## [Text segment]

******

This is a finding aid. It is a description of archival material held in the Wilson Library at the University of North Carolina at Chapel Hill. Unless otherwise noted, the materials described below are physically available in our reading room, and not digitally available through the World Wide Web. See the Duplication Policy section for more information.
|Size||1.5 feet of linear shelf space (approximately 1500 items)|
|Abstract||The Library's photoduplication program began in 1938, when a microfilm camera was purchased for filming legislative journals in the Documents Department. The volume of filming increased rapidly, and more equipment was purchased. By 1952 the Photoduplication Service was established as a separate unit in the Library; its name soon changed to Photographic Services. In 1982 Photographic Services was reorganized and placed under the direction of the North Carolina Collection. Correspondence, financial and equipment records, and other files relaitng to the administration and work of the Library Photographic Services.|
|Creator||University of North Carolina at Chapel Hill. Library. Photographic Services.|
The following terms from Library of Congress Subject Headings suggest topics, persons, geography, etc. interspersed through the entire collection; the terms do not usually represent discrete and easily identifiable portions of the collection--such as folders or items.
Clicking on a subject heading below will take you into the University Library's online catalog.

******

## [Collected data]
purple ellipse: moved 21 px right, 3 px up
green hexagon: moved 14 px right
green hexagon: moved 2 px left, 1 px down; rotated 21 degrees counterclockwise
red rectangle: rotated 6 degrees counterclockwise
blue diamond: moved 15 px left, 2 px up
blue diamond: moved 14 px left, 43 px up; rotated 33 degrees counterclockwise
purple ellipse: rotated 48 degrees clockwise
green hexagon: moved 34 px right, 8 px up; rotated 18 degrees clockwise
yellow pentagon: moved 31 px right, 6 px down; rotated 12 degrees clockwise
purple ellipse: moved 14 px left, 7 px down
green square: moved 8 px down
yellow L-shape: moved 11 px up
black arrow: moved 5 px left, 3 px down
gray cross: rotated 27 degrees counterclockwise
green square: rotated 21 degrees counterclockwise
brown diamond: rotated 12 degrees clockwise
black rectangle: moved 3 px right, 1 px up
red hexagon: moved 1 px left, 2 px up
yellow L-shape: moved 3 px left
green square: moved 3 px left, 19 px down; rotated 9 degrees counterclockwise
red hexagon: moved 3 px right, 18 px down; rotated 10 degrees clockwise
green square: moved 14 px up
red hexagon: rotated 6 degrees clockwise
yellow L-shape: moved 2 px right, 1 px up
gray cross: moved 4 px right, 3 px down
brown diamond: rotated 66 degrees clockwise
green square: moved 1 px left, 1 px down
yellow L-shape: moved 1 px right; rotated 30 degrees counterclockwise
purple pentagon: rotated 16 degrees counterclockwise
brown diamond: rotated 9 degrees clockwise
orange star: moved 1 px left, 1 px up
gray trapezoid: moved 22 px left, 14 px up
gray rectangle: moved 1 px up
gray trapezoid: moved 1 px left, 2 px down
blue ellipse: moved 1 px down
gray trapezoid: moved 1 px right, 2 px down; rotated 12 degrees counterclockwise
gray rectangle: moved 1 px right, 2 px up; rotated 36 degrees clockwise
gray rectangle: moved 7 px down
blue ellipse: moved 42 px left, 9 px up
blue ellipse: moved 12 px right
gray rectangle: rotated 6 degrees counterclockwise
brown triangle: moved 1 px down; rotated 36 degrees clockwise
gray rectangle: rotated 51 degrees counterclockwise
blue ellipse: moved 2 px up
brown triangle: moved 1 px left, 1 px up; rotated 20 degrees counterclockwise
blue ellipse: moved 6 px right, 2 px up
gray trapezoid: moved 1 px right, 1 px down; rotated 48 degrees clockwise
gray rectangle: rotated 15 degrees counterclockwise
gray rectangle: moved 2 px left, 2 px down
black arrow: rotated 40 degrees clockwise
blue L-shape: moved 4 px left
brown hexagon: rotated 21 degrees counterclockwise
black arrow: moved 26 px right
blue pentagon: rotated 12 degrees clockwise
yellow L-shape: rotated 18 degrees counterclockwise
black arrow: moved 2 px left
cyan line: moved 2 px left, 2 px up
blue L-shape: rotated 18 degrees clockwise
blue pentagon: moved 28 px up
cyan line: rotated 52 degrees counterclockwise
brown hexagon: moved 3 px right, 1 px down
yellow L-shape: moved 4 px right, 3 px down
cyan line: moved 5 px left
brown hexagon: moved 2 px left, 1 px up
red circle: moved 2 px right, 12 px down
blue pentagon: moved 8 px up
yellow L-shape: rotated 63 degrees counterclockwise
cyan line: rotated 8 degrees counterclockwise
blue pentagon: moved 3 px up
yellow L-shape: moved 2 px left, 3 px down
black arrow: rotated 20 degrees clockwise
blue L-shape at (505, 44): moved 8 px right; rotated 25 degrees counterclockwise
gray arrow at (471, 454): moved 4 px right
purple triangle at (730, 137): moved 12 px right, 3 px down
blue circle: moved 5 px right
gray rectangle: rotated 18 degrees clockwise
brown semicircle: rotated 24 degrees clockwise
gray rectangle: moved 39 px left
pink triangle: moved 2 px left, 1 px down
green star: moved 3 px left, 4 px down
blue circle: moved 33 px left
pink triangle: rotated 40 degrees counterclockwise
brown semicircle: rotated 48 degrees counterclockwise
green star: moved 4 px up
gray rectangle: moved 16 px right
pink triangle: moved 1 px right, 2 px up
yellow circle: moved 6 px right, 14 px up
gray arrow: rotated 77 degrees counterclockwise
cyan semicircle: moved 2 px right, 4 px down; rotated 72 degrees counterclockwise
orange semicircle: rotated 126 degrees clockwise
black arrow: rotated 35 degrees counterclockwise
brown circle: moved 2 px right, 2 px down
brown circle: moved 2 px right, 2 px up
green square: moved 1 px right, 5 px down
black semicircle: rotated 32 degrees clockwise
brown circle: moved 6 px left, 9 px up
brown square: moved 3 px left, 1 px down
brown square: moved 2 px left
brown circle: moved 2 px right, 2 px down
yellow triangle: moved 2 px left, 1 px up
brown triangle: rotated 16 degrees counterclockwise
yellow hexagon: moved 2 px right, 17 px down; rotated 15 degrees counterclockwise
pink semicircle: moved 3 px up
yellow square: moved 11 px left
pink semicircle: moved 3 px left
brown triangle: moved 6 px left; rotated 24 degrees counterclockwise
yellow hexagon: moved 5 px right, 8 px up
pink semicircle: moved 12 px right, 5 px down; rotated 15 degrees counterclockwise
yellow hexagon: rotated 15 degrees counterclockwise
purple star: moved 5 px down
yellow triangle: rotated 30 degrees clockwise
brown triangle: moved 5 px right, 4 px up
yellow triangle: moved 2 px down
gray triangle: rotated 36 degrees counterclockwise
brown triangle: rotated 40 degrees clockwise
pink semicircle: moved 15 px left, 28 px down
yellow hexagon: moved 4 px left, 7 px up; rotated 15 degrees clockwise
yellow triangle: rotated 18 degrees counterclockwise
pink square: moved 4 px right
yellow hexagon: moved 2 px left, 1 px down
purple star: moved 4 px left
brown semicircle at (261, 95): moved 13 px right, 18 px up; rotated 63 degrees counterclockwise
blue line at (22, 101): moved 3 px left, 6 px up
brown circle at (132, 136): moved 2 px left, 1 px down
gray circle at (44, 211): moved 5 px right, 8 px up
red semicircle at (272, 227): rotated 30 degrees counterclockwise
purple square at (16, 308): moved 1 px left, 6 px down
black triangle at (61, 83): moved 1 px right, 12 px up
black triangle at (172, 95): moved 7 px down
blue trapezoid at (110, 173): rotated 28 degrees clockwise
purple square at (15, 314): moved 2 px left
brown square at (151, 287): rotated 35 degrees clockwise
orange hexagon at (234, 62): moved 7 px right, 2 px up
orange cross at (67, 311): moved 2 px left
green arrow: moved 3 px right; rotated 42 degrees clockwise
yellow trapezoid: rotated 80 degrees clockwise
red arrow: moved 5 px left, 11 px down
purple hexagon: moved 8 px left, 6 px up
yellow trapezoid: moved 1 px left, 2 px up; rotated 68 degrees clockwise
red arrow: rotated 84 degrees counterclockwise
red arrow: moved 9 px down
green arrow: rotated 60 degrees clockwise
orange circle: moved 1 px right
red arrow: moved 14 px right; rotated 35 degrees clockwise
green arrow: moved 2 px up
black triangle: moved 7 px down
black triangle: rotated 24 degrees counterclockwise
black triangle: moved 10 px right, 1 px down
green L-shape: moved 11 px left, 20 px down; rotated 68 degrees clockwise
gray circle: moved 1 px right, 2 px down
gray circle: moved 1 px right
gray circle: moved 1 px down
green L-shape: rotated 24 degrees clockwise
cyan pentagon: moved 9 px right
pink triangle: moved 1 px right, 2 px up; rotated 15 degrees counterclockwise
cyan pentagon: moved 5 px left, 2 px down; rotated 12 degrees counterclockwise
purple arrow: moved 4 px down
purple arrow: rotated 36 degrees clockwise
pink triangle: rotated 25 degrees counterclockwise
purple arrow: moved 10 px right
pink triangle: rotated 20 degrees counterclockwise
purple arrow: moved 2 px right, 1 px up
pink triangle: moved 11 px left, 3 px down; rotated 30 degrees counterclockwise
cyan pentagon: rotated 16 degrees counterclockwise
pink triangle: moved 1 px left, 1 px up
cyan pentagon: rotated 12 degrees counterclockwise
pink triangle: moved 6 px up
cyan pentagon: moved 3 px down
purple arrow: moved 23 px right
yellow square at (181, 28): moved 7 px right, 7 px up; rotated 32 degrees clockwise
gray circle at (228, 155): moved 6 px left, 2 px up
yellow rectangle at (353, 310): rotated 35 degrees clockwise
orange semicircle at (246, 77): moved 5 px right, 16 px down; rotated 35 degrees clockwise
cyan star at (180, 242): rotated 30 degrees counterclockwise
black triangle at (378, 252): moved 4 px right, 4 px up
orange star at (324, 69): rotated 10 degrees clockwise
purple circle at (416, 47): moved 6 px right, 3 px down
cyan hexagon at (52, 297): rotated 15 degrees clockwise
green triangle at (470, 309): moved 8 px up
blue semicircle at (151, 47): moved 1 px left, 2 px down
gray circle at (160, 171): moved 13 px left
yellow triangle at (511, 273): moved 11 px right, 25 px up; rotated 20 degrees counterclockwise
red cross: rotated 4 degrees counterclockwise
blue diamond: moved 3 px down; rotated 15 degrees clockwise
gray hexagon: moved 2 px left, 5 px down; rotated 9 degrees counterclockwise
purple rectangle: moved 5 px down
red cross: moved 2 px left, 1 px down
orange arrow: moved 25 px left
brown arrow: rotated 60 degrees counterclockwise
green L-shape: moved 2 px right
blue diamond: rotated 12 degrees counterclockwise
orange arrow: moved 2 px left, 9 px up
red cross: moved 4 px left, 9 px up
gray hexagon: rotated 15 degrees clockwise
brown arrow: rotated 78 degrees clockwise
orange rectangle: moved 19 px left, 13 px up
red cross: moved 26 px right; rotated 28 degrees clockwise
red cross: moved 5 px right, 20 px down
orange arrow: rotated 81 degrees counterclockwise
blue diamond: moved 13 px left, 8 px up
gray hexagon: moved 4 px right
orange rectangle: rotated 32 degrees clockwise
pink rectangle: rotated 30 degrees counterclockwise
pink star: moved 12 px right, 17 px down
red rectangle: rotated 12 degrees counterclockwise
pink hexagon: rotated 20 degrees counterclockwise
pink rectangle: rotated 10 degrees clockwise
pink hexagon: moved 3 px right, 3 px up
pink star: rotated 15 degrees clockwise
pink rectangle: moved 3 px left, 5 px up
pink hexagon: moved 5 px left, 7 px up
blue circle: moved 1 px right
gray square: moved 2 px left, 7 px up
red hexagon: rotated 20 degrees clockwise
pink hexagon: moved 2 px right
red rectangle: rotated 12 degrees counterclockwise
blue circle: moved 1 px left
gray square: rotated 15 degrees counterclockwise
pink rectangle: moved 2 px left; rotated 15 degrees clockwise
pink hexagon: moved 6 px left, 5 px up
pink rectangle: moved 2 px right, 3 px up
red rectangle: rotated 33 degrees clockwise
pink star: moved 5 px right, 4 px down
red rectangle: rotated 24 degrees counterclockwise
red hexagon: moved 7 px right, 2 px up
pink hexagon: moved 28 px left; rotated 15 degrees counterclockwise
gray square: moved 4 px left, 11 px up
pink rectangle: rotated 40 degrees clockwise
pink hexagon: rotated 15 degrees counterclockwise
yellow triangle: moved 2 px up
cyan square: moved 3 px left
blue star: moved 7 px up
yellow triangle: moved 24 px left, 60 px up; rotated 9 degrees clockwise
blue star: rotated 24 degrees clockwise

******

## [Assigned task A]
List every year mentioned in the finding aid.
## [Assigned task B]
Summarize the finding aid in two sentences.

## [Response A]
1938, 1952, 1982

## [Response B]
The finding aid describes about 1.5 feet of archival material in the Wilson Library at the University of North Carolina at Chapel Hill, created by the Library's Photographic Services and made up of correspondence, financial and equipment records, and other administrative files. The photoduplication program began in 1938 with a microfilm camera for filming legislative journals, became a separate unit in 1952, and was placed under the direction of the North Carolina Collection in 1982.